本文 →
______

このカンファレンスシリーズは2007年に創設され、SEO、検索連動型広告に関する最新情報を求めて世界中から検索エンジンマーケティング従事者が集まってきます。私は創設当初の2008年から参加し続けており、今回で10度目。毎年の業界トレンドを読み取って日本に持ち帰ることを心がけています。

 

10年も参加していると、各社の力の入れ具合も見えてきます。マイクロソフトはシアトル近郊の地元企業ということもあり、本イベントには毎年力を入れてきました。グーグルは一時期こういったカンファレンスから距離を置いていた時期もありましたが、ここ数年はマーケッターとの対話を丁寧に行い、業界に対して啓蒙していく立場であることを明確にした感があります。

______

課題データ →
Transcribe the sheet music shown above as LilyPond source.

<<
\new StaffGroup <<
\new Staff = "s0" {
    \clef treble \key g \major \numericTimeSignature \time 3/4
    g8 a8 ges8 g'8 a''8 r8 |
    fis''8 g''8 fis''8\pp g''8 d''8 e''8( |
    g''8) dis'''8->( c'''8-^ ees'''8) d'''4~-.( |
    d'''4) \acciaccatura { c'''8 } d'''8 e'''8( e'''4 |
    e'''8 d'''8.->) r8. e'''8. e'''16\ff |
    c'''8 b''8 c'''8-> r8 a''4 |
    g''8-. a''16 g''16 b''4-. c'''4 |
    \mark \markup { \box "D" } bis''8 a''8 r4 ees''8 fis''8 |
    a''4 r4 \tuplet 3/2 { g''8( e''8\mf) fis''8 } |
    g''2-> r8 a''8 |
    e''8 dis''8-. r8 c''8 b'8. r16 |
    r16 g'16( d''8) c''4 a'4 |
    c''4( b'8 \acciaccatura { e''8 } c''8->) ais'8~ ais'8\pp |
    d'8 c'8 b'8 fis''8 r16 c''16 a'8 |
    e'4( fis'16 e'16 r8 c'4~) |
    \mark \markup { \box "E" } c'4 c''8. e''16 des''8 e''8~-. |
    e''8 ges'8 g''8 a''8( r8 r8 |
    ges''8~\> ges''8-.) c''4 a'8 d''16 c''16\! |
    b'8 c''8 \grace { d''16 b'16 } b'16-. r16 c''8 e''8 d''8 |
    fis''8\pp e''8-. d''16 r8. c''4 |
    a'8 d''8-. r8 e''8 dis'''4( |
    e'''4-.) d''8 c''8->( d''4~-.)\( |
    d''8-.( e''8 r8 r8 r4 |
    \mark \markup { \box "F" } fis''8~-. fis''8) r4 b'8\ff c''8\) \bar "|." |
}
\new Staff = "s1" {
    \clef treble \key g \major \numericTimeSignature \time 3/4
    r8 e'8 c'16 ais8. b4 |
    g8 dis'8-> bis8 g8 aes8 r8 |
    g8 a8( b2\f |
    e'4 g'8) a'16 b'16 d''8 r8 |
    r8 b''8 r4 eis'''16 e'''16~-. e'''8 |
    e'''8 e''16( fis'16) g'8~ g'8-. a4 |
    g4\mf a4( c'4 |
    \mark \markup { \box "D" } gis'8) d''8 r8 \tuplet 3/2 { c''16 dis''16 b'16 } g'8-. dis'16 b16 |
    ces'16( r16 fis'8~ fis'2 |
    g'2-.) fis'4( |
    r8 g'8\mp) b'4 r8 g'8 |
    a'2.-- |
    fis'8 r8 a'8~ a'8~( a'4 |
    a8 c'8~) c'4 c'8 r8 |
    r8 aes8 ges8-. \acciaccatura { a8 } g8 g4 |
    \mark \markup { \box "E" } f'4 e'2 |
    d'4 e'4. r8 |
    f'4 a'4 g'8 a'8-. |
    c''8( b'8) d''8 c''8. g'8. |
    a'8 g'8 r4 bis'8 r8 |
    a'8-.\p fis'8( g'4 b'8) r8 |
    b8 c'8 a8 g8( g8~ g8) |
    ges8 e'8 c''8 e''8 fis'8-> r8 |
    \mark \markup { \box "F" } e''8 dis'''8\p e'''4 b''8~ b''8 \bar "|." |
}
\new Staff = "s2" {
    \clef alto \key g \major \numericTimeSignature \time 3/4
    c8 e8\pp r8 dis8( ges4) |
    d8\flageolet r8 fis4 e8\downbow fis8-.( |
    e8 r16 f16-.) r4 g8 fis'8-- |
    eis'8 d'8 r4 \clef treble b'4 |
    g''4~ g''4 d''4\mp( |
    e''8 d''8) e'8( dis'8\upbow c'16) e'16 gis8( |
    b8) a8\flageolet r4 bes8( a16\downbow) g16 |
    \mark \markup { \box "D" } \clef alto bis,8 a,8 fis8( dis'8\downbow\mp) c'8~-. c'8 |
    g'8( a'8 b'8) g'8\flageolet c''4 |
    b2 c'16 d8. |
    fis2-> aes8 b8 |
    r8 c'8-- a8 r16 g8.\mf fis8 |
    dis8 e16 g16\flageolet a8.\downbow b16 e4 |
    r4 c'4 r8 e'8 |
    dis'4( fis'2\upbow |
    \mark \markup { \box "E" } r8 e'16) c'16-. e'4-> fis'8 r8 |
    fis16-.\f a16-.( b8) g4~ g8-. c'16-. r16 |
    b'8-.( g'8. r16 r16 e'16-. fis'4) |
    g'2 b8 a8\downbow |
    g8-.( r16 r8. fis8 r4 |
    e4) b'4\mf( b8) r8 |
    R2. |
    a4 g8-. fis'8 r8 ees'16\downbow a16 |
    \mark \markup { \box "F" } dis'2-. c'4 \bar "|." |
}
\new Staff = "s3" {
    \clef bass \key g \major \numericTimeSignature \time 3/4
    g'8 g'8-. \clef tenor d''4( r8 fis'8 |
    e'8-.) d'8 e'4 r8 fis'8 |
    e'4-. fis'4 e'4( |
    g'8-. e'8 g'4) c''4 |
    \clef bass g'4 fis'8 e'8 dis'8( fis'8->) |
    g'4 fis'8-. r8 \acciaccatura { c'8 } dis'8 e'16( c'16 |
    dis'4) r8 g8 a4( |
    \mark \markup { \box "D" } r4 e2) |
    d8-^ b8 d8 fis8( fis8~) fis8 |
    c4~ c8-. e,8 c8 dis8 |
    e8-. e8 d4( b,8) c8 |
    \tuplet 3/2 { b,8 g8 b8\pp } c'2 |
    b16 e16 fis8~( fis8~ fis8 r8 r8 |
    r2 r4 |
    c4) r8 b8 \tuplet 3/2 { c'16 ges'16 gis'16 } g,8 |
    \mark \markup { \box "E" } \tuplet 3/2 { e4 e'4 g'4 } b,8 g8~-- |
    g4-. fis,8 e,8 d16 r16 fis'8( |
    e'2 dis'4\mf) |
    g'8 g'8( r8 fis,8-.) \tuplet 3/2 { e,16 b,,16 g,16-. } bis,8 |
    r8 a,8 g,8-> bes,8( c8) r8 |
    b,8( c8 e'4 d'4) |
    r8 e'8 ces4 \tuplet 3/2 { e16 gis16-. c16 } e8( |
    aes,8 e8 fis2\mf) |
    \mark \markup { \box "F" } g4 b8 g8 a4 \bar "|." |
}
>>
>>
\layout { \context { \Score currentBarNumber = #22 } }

______

作業内容 →
• a. 検索マーケティングのカンファレンスを扱った本文について、次の(i)〜(iii)が本文と一致するかを判断すること。それぞれ「はい」か「いいえ」で答え、決め手となる本文の語句をそのまま引用する。
(i) このカンファレンスシリーズは2007年に創設された。
(ii) 今回が筆者にとって5度目の参加である。
(iii) マイクロソフトはシアトル近郊の地元企業である。
• b. 記録から、文字列「time」を含む行をすべて抜き出すこと。大文字と小文字は区別する。
本文と記録は互いに関係がない。

期待される結果 →
• a.
(i) はい。「このカンファレンスシリーズは2007年に創設され」
(ii) いいえ。「今回で10度目」
(iii) はい。「マイクロソフトはシアトル近郊の地元企業」

• b.
    \clef treble \key g \major \numericTimeSignature \time 3/4
    \clef treble \key g \major \numericTimeSignature \time 3/4
    \clef alto \key g \major \numericTimeSignature \time 3/4
    \clef bass \key g \major \numericTimeSignature \time 3/4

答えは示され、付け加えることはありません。